*** Opening Excerpted passage ***
Aleia Monae Brown
Aleia M. Brown is an interdisciplinary scholar making interventions in Black women’s history, museums, memory, and material culture, and digital humanities. Within the academy and beyond it, her work is attentive to the ways that Black women have experimented with different configurations of freedom.
Her current manuscript project Disrupting the Loop of Recovery: Black Women’s Engagement with Textile Art and Political Thought evinces the solidarity economy that developed alongside collaborative aesthetics in the 1960’s Alabama Black Belt and Mississippi Delta regions. The accompanying VR project considers what it means to curate digital environments with a Black feminist love praxis. Brown’s scholarship has appeared, or is forthcoming, in Women, Gender, and Families of Color, Reviews in Digital Humanities, Museums & Social Issues, and The Black Scholar. She has held the African American Intellectual History Society’s CLR James Research Fellowship and the Mellon-ACLS Public Fellowship, among others.
Prior to becoming the Whichard Distinguished Associate Professor of History, she held a range of public history positions that are still in conversation with her scholarship and pedagogy. Most recently Brown worked as the National Women’s History Museum’s Vice President of Programs and Chief Curator. Prior to that, she served as the Assistant Director of the African American History, Culture and Digital Humanities (AADHum) Initiative and affiliate faculty in American Studies at University of Maryland, College Park. Brown was also the Program Manager and Public Fellow at the Humanities Action Lab based at Rutgers University-Newark where she launched the project Climates of Inequality: Stories of Environmental Justice traveling exhibition. While she was the curator of African and African American History at the Michigan State University Museum, she partnered with the Desmond & Leah Tutu Legacy Foundation to co-curate the exhibition Ubuntutu: Life Legacies of Love and Action and co-author the exhibition catalog by the same name.
Selected Publications:
Books
Edited Volumes
Brown, Aleia M., Trevor Muñoz, and Marisa Parham, eds. Special Issue on Black Digital Humanities. Reviews in Digital Humanities 3, no. 4. https://reviewsindh.pubpub.org/v3-n4.
Brown, Aleia M., Trevor Muñoz, and Marisa Parham, eds. Special Issue on Black Digital Humanities. Reviews in Digital Humanities 3, no. 5. https://reviewsindh.pubpub.org/v3-n5.
Exhibition Catalogs
Brown, Aleia. “African-American Quiltmaking, Communing with History.” In And Still We Rise: Race, Culture and Visual Conversations. Edited by Carolyn Mazloomi. Atglen: Schiffer Publishing Ltd., 2015.
*** Closing Excerpted passage ***
- The task
Answer from the profile of Aleia M. Brown above:
(a) Which regions of the 1960s does her current manuscript project examine?
(b) What two titles did she hold at the National Women's History Museum?
(c) In which journal and issues did her co-edited Special Issue on Black Digital Humanities appear?
*** Opening Information ***
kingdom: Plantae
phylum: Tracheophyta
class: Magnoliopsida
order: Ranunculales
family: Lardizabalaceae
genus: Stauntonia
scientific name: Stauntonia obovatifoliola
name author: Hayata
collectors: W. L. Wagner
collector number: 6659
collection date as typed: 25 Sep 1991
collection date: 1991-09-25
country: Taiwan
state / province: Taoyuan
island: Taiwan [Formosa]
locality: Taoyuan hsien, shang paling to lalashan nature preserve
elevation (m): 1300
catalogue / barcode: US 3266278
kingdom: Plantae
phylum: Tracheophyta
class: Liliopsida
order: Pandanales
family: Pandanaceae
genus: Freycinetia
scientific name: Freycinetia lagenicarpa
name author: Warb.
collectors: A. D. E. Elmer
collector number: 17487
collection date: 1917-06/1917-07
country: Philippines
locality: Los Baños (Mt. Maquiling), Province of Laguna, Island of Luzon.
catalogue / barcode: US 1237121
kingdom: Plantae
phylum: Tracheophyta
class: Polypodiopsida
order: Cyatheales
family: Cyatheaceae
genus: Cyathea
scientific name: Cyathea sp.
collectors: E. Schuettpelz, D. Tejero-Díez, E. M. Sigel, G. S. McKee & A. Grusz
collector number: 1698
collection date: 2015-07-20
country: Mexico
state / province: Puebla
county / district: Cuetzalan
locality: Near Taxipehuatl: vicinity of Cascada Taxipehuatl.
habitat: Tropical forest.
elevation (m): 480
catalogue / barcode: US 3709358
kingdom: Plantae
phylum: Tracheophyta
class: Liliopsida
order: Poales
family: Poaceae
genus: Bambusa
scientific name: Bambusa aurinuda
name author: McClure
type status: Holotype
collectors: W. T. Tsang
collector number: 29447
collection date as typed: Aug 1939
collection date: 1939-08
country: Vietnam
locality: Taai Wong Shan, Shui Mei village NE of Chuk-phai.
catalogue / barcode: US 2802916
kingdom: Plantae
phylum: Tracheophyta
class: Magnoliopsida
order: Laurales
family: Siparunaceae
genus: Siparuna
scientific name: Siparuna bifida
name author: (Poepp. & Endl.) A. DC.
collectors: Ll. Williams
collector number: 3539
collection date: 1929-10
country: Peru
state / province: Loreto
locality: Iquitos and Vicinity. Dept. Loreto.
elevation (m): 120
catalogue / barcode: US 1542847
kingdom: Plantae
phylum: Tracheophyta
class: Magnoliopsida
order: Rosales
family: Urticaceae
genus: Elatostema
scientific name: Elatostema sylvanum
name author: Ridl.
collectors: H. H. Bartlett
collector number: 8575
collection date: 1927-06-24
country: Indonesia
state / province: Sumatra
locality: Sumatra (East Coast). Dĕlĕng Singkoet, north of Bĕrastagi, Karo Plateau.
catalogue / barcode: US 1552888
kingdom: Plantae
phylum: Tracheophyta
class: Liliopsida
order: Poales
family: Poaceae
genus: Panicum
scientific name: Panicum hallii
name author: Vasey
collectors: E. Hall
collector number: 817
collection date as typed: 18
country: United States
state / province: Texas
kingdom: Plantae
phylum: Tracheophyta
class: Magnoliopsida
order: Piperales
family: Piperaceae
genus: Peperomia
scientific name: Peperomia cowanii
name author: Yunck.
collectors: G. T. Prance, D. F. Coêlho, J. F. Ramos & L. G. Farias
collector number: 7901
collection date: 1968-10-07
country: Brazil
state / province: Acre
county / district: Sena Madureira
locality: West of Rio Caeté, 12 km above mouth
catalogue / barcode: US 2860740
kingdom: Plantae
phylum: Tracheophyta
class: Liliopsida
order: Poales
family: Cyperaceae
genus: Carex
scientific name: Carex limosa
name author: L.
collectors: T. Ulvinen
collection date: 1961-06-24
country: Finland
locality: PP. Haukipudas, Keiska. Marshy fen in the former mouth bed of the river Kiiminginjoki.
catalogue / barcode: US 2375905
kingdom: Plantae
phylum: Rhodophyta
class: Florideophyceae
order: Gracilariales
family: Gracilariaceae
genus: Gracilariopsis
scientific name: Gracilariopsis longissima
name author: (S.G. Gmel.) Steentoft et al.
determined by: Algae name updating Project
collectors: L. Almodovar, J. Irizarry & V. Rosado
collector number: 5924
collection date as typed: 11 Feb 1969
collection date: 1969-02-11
*** Closing Information ***
- Output for this task
(a) The Alabama Black Belt and Mississippi Delta regions.
(b) Vice President of Programs and Chief Curator.
(c) Reviews in Digital Humanities, volume 3, numbers 4 and 5.